Astou Guèye, elle, éclate les visages comme on brise un secret. Son œuvre « Résilience féminine » est une mosaïque de douleurs et de renaissances. Les éclats de miroir nous reflètent : nous y sommes tous.
Nadia Maya Mandine, avec sa sculpture de bois et de calebasses, murmure l’océan, la mère, la mer, le masculin porté par le féminin. Une œuvre-chaman, faite de sel et de courage.
Persévérance
Suivant le fil audacieux, Fatime Mbengue trace l’abstraction comme on écrit un poème. « Croisement », c’est l’espace où se frôlent la solitude et l’extase.
Mame Korka Ndiaye, elle, à travers « Tam-tam d’Afrique », fait résonner les mains du monde : des peaux, des rythmes, des danses. Une fresque d’unité humaine.
Dans cette humanité, Marième Ndiaye proclame : « Ensemble, on va plus loin ». Une toile comme un cri doux. Un appel à la cohésion.
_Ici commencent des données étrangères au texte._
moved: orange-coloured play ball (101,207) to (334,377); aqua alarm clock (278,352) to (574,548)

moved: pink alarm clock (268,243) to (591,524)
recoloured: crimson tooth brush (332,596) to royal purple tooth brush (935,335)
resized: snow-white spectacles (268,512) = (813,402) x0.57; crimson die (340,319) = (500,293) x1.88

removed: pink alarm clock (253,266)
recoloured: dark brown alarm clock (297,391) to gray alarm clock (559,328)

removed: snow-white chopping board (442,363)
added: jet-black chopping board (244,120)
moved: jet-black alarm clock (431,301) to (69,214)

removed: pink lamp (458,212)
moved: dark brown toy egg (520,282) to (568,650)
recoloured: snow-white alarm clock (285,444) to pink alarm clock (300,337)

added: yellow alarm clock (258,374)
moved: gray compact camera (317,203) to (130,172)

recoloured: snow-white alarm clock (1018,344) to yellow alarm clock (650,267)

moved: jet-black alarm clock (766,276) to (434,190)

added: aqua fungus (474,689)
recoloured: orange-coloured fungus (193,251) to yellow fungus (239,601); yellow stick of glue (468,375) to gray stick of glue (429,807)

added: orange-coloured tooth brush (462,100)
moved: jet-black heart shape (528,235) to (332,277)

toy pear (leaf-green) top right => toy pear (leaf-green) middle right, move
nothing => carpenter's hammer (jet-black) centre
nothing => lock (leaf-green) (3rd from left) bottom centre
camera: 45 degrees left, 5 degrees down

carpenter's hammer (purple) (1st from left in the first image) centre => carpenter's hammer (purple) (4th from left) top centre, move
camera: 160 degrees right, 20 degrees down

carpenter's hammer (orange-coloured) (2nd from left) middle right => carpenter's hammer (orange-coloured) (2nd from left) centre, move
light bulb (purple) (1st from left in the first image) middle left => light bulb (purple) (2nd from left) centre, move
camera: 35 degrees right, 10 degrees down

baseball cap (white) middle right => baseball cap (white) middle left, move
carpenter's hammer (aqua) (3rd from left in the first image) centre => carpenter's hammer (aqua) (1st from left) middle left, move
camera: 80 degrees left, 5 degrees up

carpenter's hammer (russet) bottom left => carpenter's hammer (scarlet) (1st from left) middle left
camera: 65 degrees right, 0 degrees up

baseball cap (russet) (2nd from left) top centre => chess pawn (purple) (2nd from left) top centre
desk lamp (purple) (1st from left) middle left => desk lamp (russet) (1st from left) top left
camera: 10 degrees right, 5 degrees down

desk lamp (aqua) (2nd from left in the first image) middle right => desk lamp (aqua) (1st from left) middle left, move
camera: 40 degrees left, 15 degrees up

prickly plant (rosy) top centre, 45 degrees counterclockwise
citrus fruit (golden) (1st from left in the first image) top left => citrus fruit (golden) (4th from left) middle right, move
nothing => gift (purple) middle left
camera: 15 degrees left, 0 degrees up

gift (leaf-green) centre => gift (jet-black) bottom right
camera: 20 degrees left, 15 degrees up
Puis Aminata Seck, dans un geste simple et magnifique, peint « L’espoir » de rester. De bâtir ici. De croire que l’exil n’est pas la seule issue. Trois silhouettes, du café sur la peau et cette lumière au centre : celle d’un avenir possible.
Oui, un avenir radieux est possible pour qui connaît Fatoumata Sy. L’artiste ose dire la complexité de la seconde épouse. Ñaareel, belle et redoutée, amie et rivale. Une figure ambivalente, rendue avec justesse.
Ndèye Marie Tall, elle, ne crie pas. Mais son tableau, « Amatuma xol », hurle en silence. Excusez l’oxymore. « Je n’ai plus de cœur », dit-il. Et pourtant, il bat encore. Pour toutes.
Enfin, Adama Thiam conclut. Une noix de cola « Guró». Une offrande. Une promesse. Une prière qui scelle la paix. « La noix de cola est présente dans toutes les cérémonies aussi bien religieuses que celles autres traditionnelles. Elle est présente dans notre vie de la naissance à la mort avec un pouvoir culturel, mais aussi cultuel », explique-t-elle.
Ces vingt-deux femmes ne demandent rien. Elles donnent tout. Elles bâtissent, avec la matière, des cathédrales de sens. Elles ne veulent pas plaire. Elles veulent faire voir. Et ce qu’elles nous offrent, c’est un monde où la beauté est un combat et l’art, un acte d’amour.